Au final, les Salons sont tous les mêmes, c’est Villepinte. À mon sens, il faut qu’il y ait des surprises, il faudrait des outils personnalisés, aujourd’hui le digital n’est pas encore entré dans le Salon. Demain, en arrivant dans le Salon, il faudrait être guidé, avoir un plan qui se base sur soi, avec un filtrage personnalisé, au même titre qu’Amazon ou YouTube. Le problème des Salons est lié à la sélection, c’est trop grand, il y en a trop, il y a du très bon et du très mauvais. On y découvre des choses très bien, mais sur la proportion de l’ensemble est un minuscule pourcentage. Il faut aider les gens à découvrir des choses, lorsque je visite un Salon je veux à la fois trouver ce que je recherche et découvrir des choses auxquelles je n’avais pas pensé.

Pour revenir au sujet de l’esthétique et du beau, comment les définiriez-vous ?

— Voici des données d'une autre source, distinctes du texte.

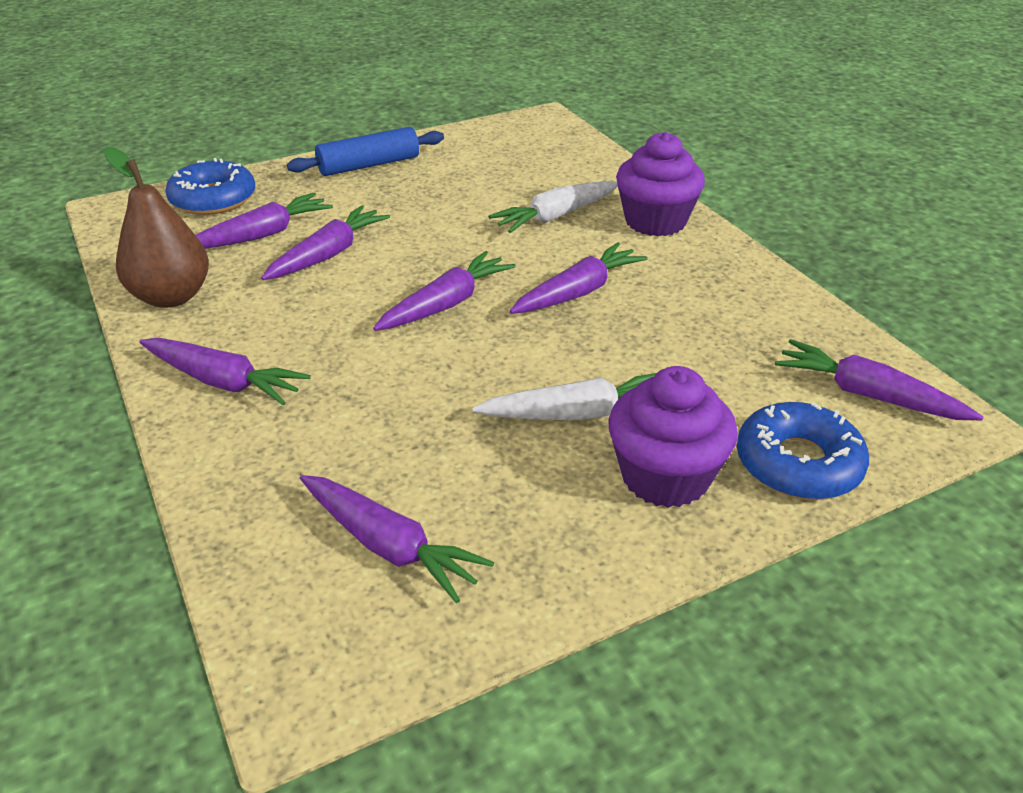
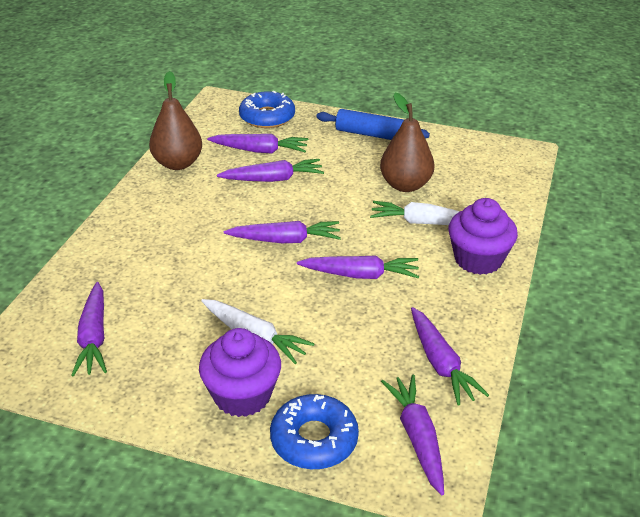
camera: 45 degrees right, 0 degrees up
purple carrot [139,338,311,406] -> purple carrot moved to [411,307,489,406]
none -> brown pear [380,93,434,192]

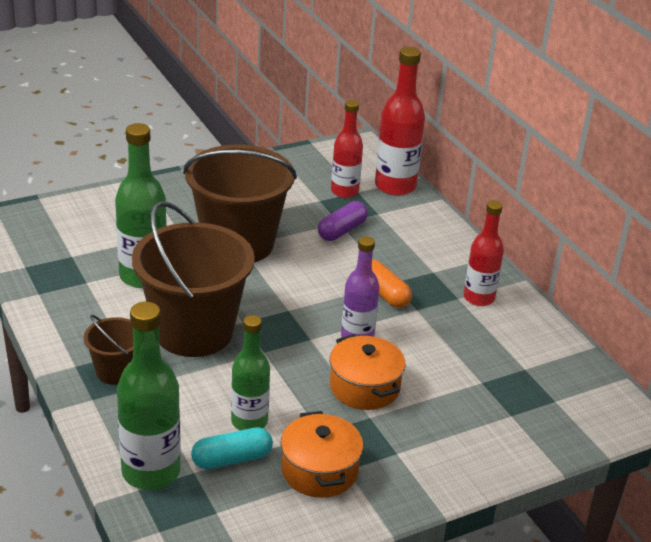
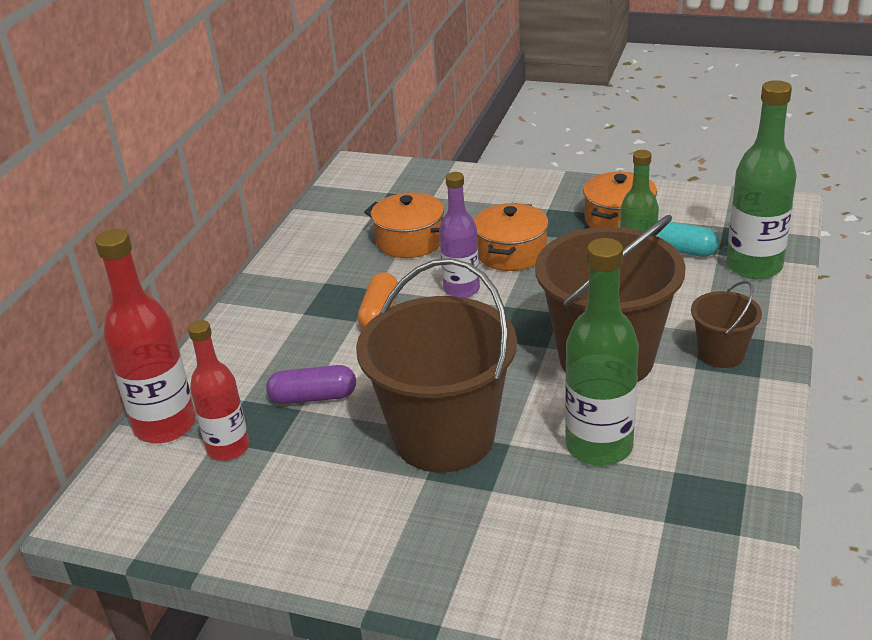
camera: 130 degrees left, 0 degrees up
red bottle [464,200,504,306] -> none
none -> orange pot [364,192,444,258]

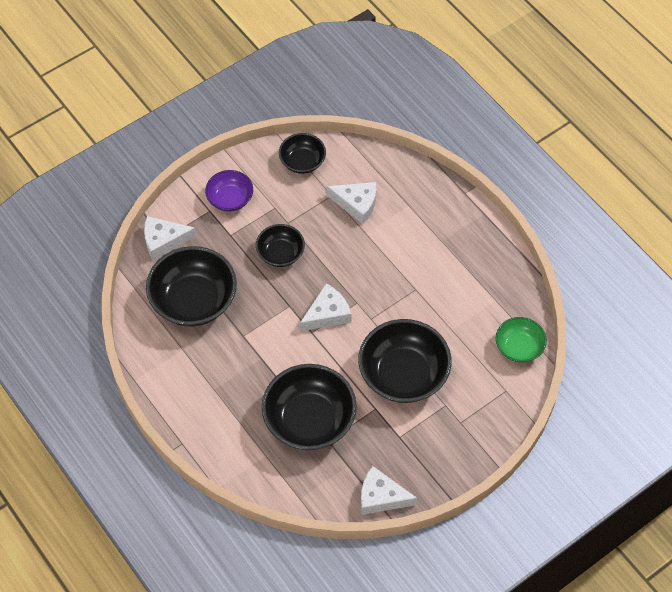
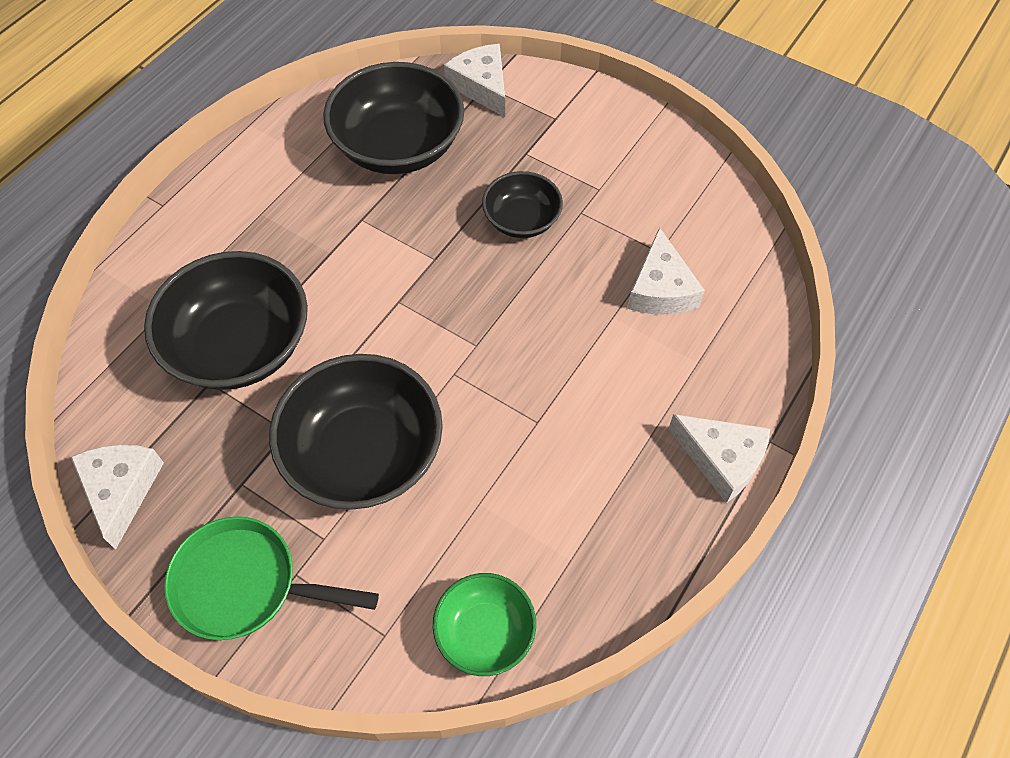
camera: 70 degrees right, 0 degrees up
purple bowl [205,170,253,212] -> none
black bowl [279,133,326,174] -> none
white cheese [300,283,352,331] -> white cheese moved to [668,414,770,503]
none -> green pan [164,516,379,640]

Le beau ne veut rien dire. Pour schématiser, je dirais que le monde de la mode contient plus de gens qui ont une sensibilité au bon goût et à l’esthétisme que dans l’industrie. Au-delà de l’esthétisme, une partie de la réflexion pourrait s’appliquer à la manière de penser aussi. Dans la mode, on dépense beaucoup de temps et d’argent dans des choses qui sont considérées comme futiles par beaucoup de personnes dans d’autres secteurs d’industrie, finalement cela reste une question de perspective.

À propos de l'auteur

Alexandre de Betak

Alexandre de Betak

Scénographe

À l’aube de ses 50 ans, le scénographe, producteur et set designer est une référence mondiale en matière de défilés. Célèbre pour ses décors d’exception, mais aussi ses présentations, ses expositions muséales et ses fêtes légendaires, ses créations les plus connues sont notamment la montagne de fleurs pour Dior dans la Cour Carrée du Louvre (2015), le décor intergalactique de John Galliano pour l’hiver (2009), le premier show Victoria’s Secret et tous ceux qui suivront, la cité interdite de Pékin pour le joaillier Tiffany… Ses univers sont sans limites et en constante réinvention, il est aujourd’hui le maître à penser d’une nouvelle génération de directeurs artistiques en quête de cette magie émotionnelle qui transformera un événement marketing en un moment exceptionnel.